→ **Task details**
The output must match the entries below exactly.

→ **Provided records**
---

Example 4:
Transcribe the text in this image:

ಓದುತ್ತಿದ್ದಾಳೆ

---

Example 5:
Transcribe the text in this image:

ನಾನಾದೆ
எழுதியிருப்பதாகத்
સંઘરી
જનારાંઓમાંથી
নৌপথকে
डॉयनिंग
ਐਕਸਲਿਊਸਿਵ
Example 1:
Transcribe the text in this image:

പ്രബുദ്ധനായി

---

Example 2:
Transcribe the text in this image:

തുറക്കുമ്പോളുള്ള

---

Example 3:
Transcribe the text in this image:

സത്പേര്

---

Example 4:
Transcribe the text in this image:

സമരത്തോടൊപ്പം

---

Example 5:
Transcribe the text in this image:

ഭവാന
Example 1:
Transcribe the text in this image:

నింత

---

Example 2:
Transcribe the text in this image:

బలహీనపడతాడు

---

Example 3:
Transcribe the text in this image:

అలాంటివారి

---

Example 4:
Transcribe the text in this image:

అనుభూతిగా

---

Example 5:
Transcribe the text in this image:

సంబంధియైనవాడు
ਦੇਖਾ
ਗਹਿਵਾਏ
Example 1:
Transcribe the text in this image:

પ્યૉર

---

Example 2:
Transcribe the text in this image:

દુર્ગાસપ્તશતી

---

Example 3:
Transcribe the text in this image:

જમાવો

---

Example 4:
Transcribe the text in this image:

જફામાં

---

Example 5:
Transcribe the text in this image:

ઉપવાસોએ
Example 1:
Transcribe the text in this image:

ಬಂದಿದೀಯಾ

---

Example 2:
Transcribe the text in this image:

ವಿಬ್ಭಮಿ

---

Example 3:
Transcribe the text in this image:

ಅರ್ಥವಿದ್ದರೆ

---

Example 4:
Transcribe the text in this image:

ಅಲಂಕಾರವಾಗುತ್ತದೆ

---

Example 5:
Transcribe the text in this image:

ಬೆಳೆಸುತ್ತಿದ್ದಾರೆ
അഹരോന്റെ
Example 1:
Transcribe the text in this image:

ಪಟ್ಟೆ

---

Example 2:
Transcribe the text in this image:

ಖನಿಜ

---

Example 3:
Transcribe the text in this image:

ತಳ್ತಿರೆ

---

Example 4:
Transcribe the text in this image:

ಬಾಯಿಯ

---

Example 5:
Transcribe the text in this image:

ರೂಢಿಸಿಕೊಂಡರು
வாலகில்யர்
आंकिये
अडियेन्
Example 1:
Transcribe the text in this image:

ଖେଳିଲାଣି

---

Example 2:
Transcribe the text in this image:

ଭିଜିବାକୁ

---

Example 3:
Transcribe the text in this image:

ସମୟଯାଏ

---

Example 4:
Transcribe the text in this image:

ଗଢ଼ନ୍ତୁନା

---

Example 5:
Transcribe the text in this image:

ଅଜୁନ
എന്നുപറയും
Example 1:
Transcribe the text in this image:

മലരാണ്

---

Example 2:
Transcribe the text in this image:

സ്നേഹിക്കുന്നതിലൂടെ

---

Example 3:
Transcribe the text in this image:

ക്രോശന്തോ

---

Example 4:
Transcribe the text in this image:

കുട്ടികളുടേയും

→ **Result of this exercise**
---

Example 4:
Transcribe the text in this image:

ಓದುತ್ತಿದ್ದಾಳೆ

---

Example 5:
Transcribe the text in this image:

ನಾನಾದೆ
எழுதியிருப்பதாகத்
સંઘરી
જનારાંઓમાંથી
নৌপথকে
डॉयनिंग
ਐਕਸਲਿਊਸਿਵ
Example 1:
Transcribe the text in this image:

പ്രബുദ്ധനായി

---

Example 2:
Transcribe the text in this image:

തുറക്കുമ്പോളുള്ള

---

Example 3:
Transcribe the text in this image:

സത്പേര്

---

Example 4:
Transcribe the text in this image:

സമരത്തോടൊപ്പം

---

Example 5:
Transcribe the text in this image:

ഭവാന
Example 1:
Transcribe the text in this image:

నింత

---

Example 2:
Transcribe the text in this image:

బలహీనపడతాడు

---

Example 3:
Transcribe the text in this image:

అలాంటివారి

---

Example 4:
Transcribe the text in this image:

అనుభూతిగా

---

Example 5:
Transcribe the text in this image:

సంబంధియైనవాడు
ਦੇਖਾ
ਗਹਿਵਾਏ
Example 1:
Transcribe the text in this image:

પ્યૉર

---

Example 2:
Transcribe the text in this image:

દુર્ગાસપ્તશતી

---

Example 3:
Transcribe the text in this image:

જમાવો

---

Example 4:
Transcribe the text in this image:

જફામાં

---

Example 5:
Transcribe the text in this image:

ઉપવાસોએ
Example 1:
Transcribe the text in this image:

ಬಂದಿದೀಯಾ

---

Example 2:
Transcribe the text in this image:

ವಿಬ್ಭಮಿ

---

Example 3:
Transcribe the text in this image:

ಅರ್ಥವಿದ್ದರೆ

---

Example 4:
Transcribe the text in this image:

ಅಲಂಕಾರವಾಗುತ್ತದೆ

---

Example 5:
Transcribe the text in this image:

ಬೆಳೆಸುತ್ತಿದ್ದಾರೆ
അഹരോന്റെ
Example 1:
Transcribe the text in this image:

ಪಟ್ಟೆ

---

Example 2:
Transcribe the text in this image:

ಖನಿಜ

---

Example 3:
Transcribe the text in this image:

ತಳ್ತಿರೆ

---

Example 4:
Transcribe the text in this image:

ಬಾಯಿಯ

---

Example 5:
Transcribe the text in this image:

ರೂಢಿಸಿಕೊಂಡರು
வாலகில்யர்
आंकिये
अडियेन्
Example 1:
Transcribe the text in this image:

ଖେଳିଲାଣି

---

Example 2:
Transcribe the text in this image:

ଭିଜିବାକୁ

---

Example 3:
Transcribe the text in this image:

ସମୟଯାଏ

---

Example 4:
Transcribe the text in this image:

ଗଢ଼ନ୍ତୁନା

---

Example 5:
Transcribe the text in this image:

ଅଜୁନ
എന്നുപറയും
Example 1:
Transcribe the text in this image:

മലരാണ്

---

Example 2:
Transcribe the text in this image:

സ്നേഹിക്കുന്നതിലൂടെ

---

Example 3:
Transcribe the text in this image:

ക്രോശന്തോ

---

Example 4:
Transcribe the text in this image:

കുട്ടികളുടേയും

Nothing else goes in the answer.